Мне не раз предлагали другие печенья,
Но я дальше искал, преисполненный рвенья.
Я спускался смиренно в глухие подвалы,
Я входил в магазинов роскошные залы,
Там малиной в глазури сверкали кораллы
И манили смородины, в сахаре лалы.
Я Бассейную, Невский, Литейный обрыскал,
Я пускался в мудрейшие способы сыска,
Где высоко, далеко, где близко, где низко, —
Но печенья «Софи» не нашел ни огрызка.
Вот такая милая и изящная безделица.
С Есениным, приехавшим из Москвы в Петербург в марте 1915 г., Каннегисер, по всей видимости, познакомился на одном из редакционных вечеров журнала «Северные записки», издательницей которого была тетка Леонида.
"Лёня для меня слишком хрупок, нежен... цветок. Старинный томик “Медного Всадника” держит в руке — как цветок, слегка отставив руку — саму, как цветок. Что можно сделать такими руками?...
Лёня.
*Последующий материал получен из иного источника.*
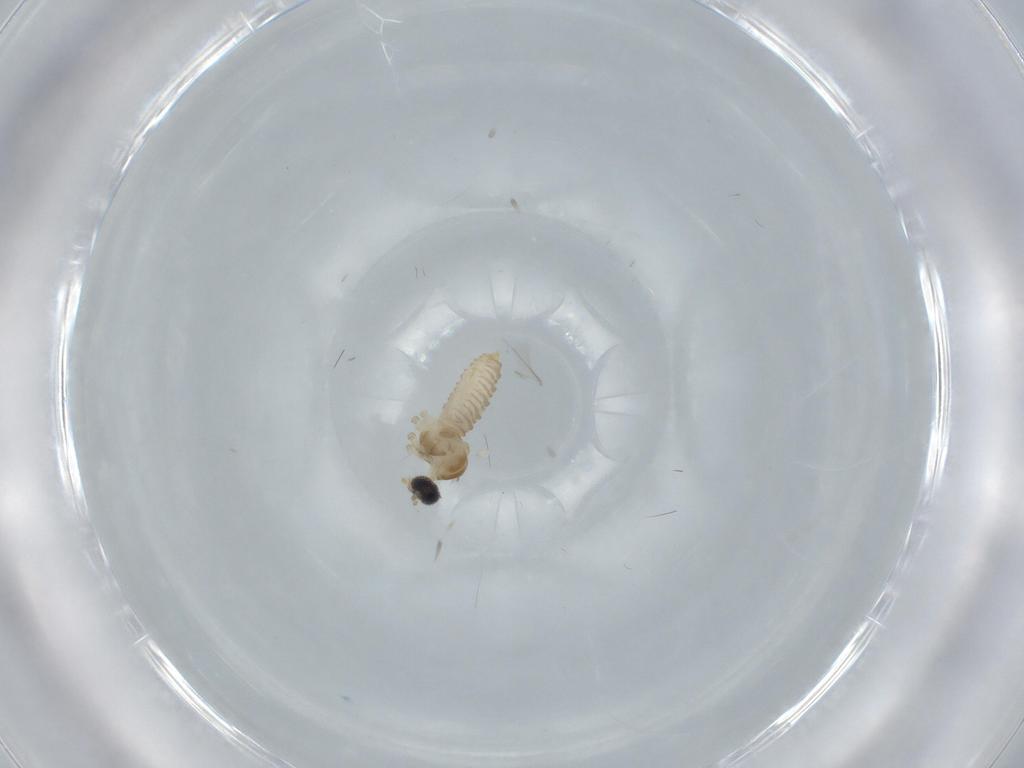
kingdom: Animalia
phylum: Arthropoda
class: Insecta
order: Diptera
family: Cecidomyiidae
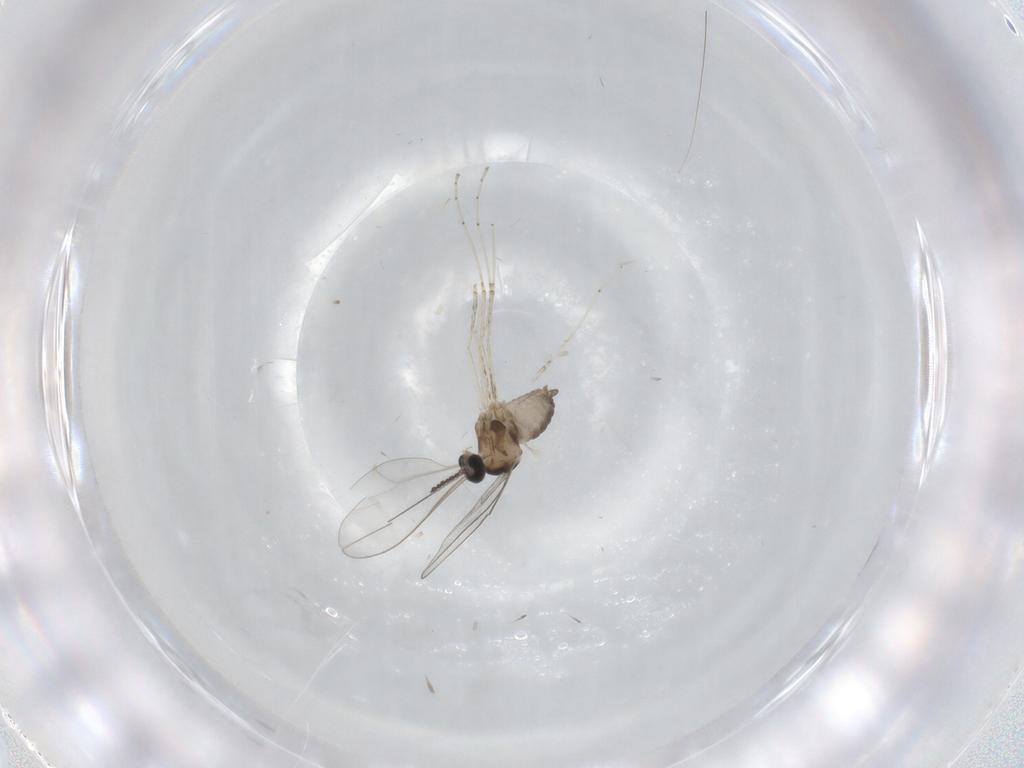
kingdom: Animalia
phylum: Arthropoda
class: Insecta
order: Diptera
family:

Есенин. Неразрывные, неразливные друзья. В их лице, в столь разительно-разных лицах их сошлись, слились две расы, два класса, два мира. Сошлись — через все и вся — поэты.
Лёня ездил к Есенину в деревню, Есенин в Петербурге от Лёни не выходил. Так и вижу их две сдвинутые головы — на гостинной банкетке, в хорошую мальчишескую обнимку, сразу превращавшую банкетку в школьную парту... (Мысленно и медленно обхожу ее:) Лёнина черная головная гладь, Есенинская сплошная кудря, курча, Есенинские васильки, Лёнины карие миндалины. Приятно, когда обратно — и так близко. Удовлетворение, как от редкой и полной рифмы.
После Лёни осталась книжечка стихов — таких простых, что у меня сердце сжалось: как я ничего не поняла в этом эстете, как этой внешности — поверила." Так писала Марина Цветаева о Леониде Каннегисере и о его дружбе с Сергеем Есениным. А сам Леонид писал в одном из писем Есенину, хранящимся в Российском государственном архиве литературы и искусства: «...Вот уже почти 10 дней, как мы расстались... Очень мне у вас было хорошо! И за это вам – большое спасибо! Через какую деревню или село я теперь бы ни проходил (я бываю за городом) – мне всегда вспоминается Константиново...» Писалось это летом 1915 г., когда интеллигентный мальчик чуть ли не впервые увидел воочию русскую деревню (гораздо раньше этот юный эстет узнал и полюбил Италию, да).
[показать]
До революции было еще так далеко – и никто бы не разглядел «человека, который убил Урицкого» (Г. Иванов), в «изнеженном, женственном юноше... эстете, поэте, пушкинианце» (М. Цветаева). Среди уцелевших черновиков Каннегисера — иронический перечень штампов салонной поэзии:
Лунные блики, стройные башни,
Тихие вздохи, и флейты, и шашни.
Пьяные запахи лилий и роз,
Вспышки далеких, невидимых гроз…
Георгий Иванов вспоминал, довольно злобно, один зимний вечер 1913 года. «Восемь часов вечера.
У подъезда останавливаются собственные и извозчичьи сани.
Гости раздеваются по петербургской привычке у швейцара и подымаются на
Читать далее...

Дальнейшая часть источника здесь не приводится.